Jobs Are Growing in South Asia, but Not the Quality of Work, ILO Data Suggests
From the Editor’s Desk
January 16, 2026
Is India’s workforce growing, but without a matching rise in job quality? The International Labour Organization’s World Employment and Social Outlook: Trends 2026 report shows that in Southern Asia, where India is a key contributor to regional trends, employment growth is concentrated in informal, insecure and low paid work. This means millions are working more but still not earning enough or building stable futures.
The strongest warning for India in this report comes from the data on informal work.

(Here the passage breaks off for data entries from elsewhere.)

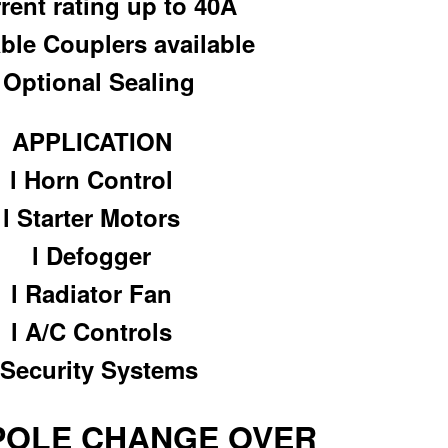
rrent rating up to 40A
able Couplers available
l Optional Sealing
APPLICATION
l Horn Control
l Starter Motors
l Defogger
l Radiator Fan
l A/C Controls
 Security Systems
 POLE CHANGE OVER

The ILO notes that global informality has begun rising again, after years of decline. This trend is driven largely by regions like Africa and Southern Asia, and India sits squarely in this category. By 2026, about 2.1 billion people worldwide will be in informal work, accounting for over 58% of all workers. This is especially significant for India, where employment is expanding but largely in informal sectors with no contracts, job security or social protection like health cover or pensions.
Another key issue is the failure to turn these countries’ growing workforce into a demographic dividend.

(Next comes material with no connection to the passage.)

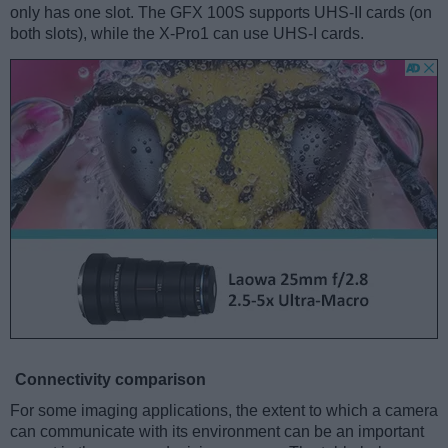
only has one slot. The GFX 100S supports UHS-II cards (on
both slots), while the X-Pro1 can use UHS-I cards.
Connectivity comparison
For some imaging applications, the extent to which a camera
can communicate with its environment can be an important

The report explains that in countries with large youth populations, such as India, job creation is not keeping up with the rise in working-age people. Labour productivity growth, which refers to the value a worker produces in a given time, remains too low to lift incomes. As a result, many new workers are either underemployed or stuck in poor-quality jobs, especially in agriculture and informal services, rather than moving into better-paid, higher-productivity sectors like manufacturing.
Youth unemployment is a third concern.
The ILO reports that global youth unemployment in 2025 is around 12.4 percent, with nearly 257 million young people neither working, studying, nor training. In low and lower-middle income countries, the rate of youth who are not in education, employment or training (NEET) is nearly 28 percent. The report adds that higher education does not guarantee better job outcomes in these regions.
For India, where graduate unemployment and skill mismatch are already pressing issues, this suggests that simply expanding education access won’t solve the problem unless job markets are reshaped too.
The report also points to persistent gender gaps in the labour force.
Globally, women make up only 40 percent of the employed population. Southern Asia shows some of the widest gender gaps, both in terms of how many women are working and the quality of jobs they hold. For India, this means that low female workforce participation continues to slow both overall economic growth and improvements in family well-being. These gaps also reflect deep-rooted social and institutional barriers that prevent women from entering or staying in paid work.
Several global trends mentioned in the report carry risks for India as well.
One is rising trade policy uncertainty. The ILO shows that countries dependent on export-linked jobs, especially in Asia, are vulnerable to shifts in global trade. In India, where manufacturing and services exports are expected to absorb large numbers of workers, slower global trade or unstable supply chains could limit opportunities for upward mobility.
Another trend is the disruption caused by artificial intelligence. While the report says AI has not yet transformed employment overall, it warns that early effects are already visible in hiring for high skill roles. Young workers entering fields like software or digital services may face tightening job markets if AI tools replace routine tasks. This matters for India’s IT sector, which has long absorbed college graduates and provided relatively high-wage employment.
The report also flags growing public debt worldwide, showing how debt crises often lead to long-term unemployment and weak labour recovery, the process through which employment levels, wages and job quality return to stable or improved conditions after a period of economic disruption such as a recession, crisis or shock. India isn’t in a debt crisis, but the government has limited money to spend on services like education, health care and job schemes. The ILO report warns that without enough investment in these areas, countries will struggle to improve the quality of jobs.
The ILO’s data also shows that wage growth is not keeping pace with GDP growth in many low and middle income countries. This means that even where economies are expanding, workers see little improvement in their earnings or job security. India fits this pattern. The formal economy grows, but most people still work in informal conditions, and the benefits of growth do not spread widely.
The ILO warns that countries like India have little time left to turn their growing young populations into a stable, productive workforce. Unless the governments invest more in social security, gender equality, better skills training and formal jobs, millions risk being trapped in low-paid, unstable work for years to come.